"Donnelly served in the Minnesota Senate and House in the late 1800s and was a founder of the Populist Movement, one of the first third-party movements in the United States" (St. Paul Pioneer Press, July 30, 1999).
"He spoke out against inmate whipping and child labor. He supported interest rate caps, trust busting, civil service reform and inheritance taxes. As a lawmaker, he exposed an insurance scam and a coal distributor's price-fixing scheme, and he revealed how lumber companies had pirated pine and cedar trees from state-owned lands" (Minnesota Lawyer, May 30, 2018).
"In his lifetime Donnelly was too uncompromising and rigidly moralistic to achieve many political victories, but the reforms he advocated -- an eight-hour workday, a graduated income tax, the breaking up of monopolies -- would eventually come to define the nation's Progressive movement" (Minnesota Lawyer, May 30, 2018).
"Donnelly was elected the state's second lieutenant governor in 1860, and in 1863 he became one of the state's first congressmen, serving until 1868 when he was defeated for re-election. He held these offices as a Republican. From 1874-78 he served as a state senator, and in 1886 he was elected to one term as a state representative as an independent. In 1884, he ran again for Congress, and lost, but this time as a Democrat. In 1892, he ran for governor as the Greenback Party candidate, and lost. Finally, in 1900, he was the unsuccessful vice presidential nominee of the national Populist Party" (Casselman, Barry. North Star Rising: Minnesota Politicians on the National Stage. Lakeville, Minn.: Pogo Press, 2008, p. 17.).
In 1857 his "aversion to slavery prompted him to switch political allegiances from the Democratic to the Republican Party" (Session Weekly, February 23, 1996, p. 22). He ran unsuccessfully as the Republican party endorsed candidate for the Minnesota Territorial Council in the 1857 and 1858 elections.
He was elected Lieutenant Governor of Minnesota as a Republican in the 1859 election.
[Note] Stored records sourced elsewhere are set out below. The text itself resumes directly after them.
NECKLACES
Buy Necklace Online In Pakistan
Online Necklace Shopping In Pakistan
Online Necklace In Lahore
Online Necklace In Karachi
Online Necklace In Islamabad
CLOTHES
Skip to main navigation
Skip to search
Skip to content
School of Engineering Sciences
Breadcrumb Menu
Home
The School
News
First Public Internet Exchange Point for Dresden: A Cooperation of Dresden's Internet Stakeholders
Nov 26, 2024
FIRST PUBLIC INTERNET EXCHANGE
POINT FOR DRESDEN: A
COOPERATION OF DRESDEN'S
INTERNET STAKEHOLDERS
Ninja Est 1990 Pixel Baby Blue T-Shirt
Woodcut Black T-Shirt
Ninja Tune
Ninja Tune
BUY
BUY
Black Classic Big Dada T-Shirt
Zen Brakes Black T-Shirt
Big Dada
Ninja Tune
"In 1862 Donnelly won the first of his three congressional terms as a Republican" (St. Paul Pioneer Press, July 30, 1999). He resigned as Lieutenant Governor of Minnesota to serve in the United States House of Representatives in 1863.
He was an unsuccessful candidate for reelection to the United States House of Representatives in 1868 and an unsuccessful candidate for election to the United States House of Representatives in 1870.
"In 1873, Donnelly joined the Grange, an agrarian-rights group formed in Minnesota in 1868. He helped form the Anti-Monopolist Party, which combined the principles of the Democratic Party and the Grange, and ran successfully for the state Senate in 1873 as a member of the new party. He held that office until 1878 as an anti-monopolist and a 'greenbacker,' one who advocated the use of inconvertible paper money" (Session Weekly, February 23, 1996, p. 24).
"A temporary coalition of union labor and Alliance farmers nominated Donnelly for governor in 1888. He doubted its chances for success and soon withdrew" (MNopedia, April 18, 2016).
In 1892, "he was tapped to write the founding document of the newly formed People's Party" (Minnesota Lawyer, May 30, 2018). He was an unsuccessful candidate for governor on the People's Party ticket in 1892 (MNopedia, April 18, 2016).
He was nominated for Vice President of the United States by the Populist/People's Party in 1900.
He was of Irish and Scottish ancestry.
He moved to Nininger, Dakota County, Minnesota sometime between 1855 to 1857.
He was a best-selling author (Minnesota Lawyer, May 30, 2018).
"He has never been a member of any church, but his friends say that his books show the profoundest respect for Christianity and a most unshaken belief in the immortality of the soul." (Progressive Men of Minnesota, 1897, p. 416)
Religion provided by Progressive Men of Minnesota, 1897.